Ahora, siempre que tengo que comer algo –da igual el tramo del día–, me pongo el ordenador y buceo en YouTube. Rescato entrevistas de personas que me interesen y me entretengo mucho con la televisión argentina. Ahora estoy siguiendo a Nacha Guevara, que está trabajando en un programa que se llama ‘Cantando 2020’, de jurado. Sus valoraciones son oro puro, clases magistrales no solo del arte sino de la vida también. Recomiendo que no os perdáis una masterclass que impartió en la RESAD de Madrid hace varios años. La encontraréis también en YouTube.
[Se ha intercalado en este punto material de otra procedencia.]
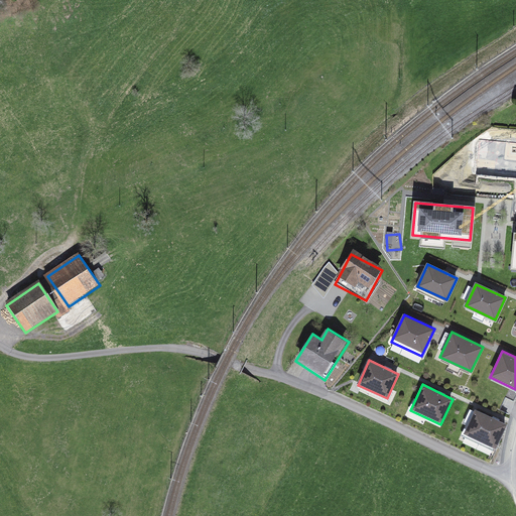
[(507,424),(475,409),(463,435),(495,450),(507,424)]
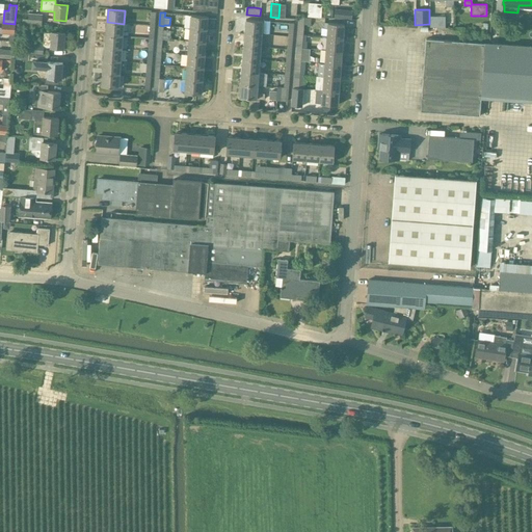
[(43,15),(28,14),(28,19),(26,19),(26,17),(18,16),(18,22),(28,23),(42,25),(43,15)]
Pero he de confesar –y me cuesta hacerlo– que últimamente me he enganchado a algo que me da hasta un poco de apuro reconocerlo en público. Allá voy. Me paso horas muertas escuchando a Federico Jiménez Losantos. No el programa de Federico en esRadio, no. A Federico. Me sobran absolutamente todos sus colaboradores. No los necesita. Jiménez Losantos es capaz de llenarte cuatro horas diarias de radio –o siete, o doce– sin despeinarse. Escuchar a Federico me entretiene porque es como ponerte al día de las cosas que pasan en el país que vivimos los dos pero que yo no reconozco. No sé si me explico. Es como que te hablan de personas que conoces –Pedro Sánchez, Iglesias, Casado– pero de una forma como si no las conocieras. Porque lo que él cuenta no tiene nada que ver con lo que tú imaginas, intuyes, piensas o, en realidad, sucede. Es un universo distinto. Nada que ver con el Universo Mediaset, que es la creación de una realidad paralela regida por normas propias y con personajes propios. Porque los protagonistas de las charlas de Federico son los mismos que para el resto de españoles pero no tienen nada que ver con una dimensión más o menos cotidiana. El prisma de Federico los deforma de tal manera que se convierten en otras personas. Y eso engancha porque es una novela hiperbólica, exagerada, mágica por su exuberancia.
Una cosa es que larguen a Cayetana Álvarez de Toledo y otra escuchar a Federico contar los motivos por lo que lo han hecho. Es todo tan ciencia ficción que, al final, te pasa como con los ovnis, que acabas preguntándote si habrá algo de verdad. Losantos es una explosiva mezcla de Nostradamus, el polígrafo de Conchita y esa anciana zumbada que por las noches reparte espinas de pescado a los gatos. Me ha puesto muy bien y muy mal y lo entiendo porque somos iguales: no escuchamos. Y nos cabreamos cuando alguien piensa distinto porque creemos que poseemos la verdad absoluta. Y por eso yo no me podría nunca enfadar con él porque, cuando habla de mí, es como si hablara de otra persona.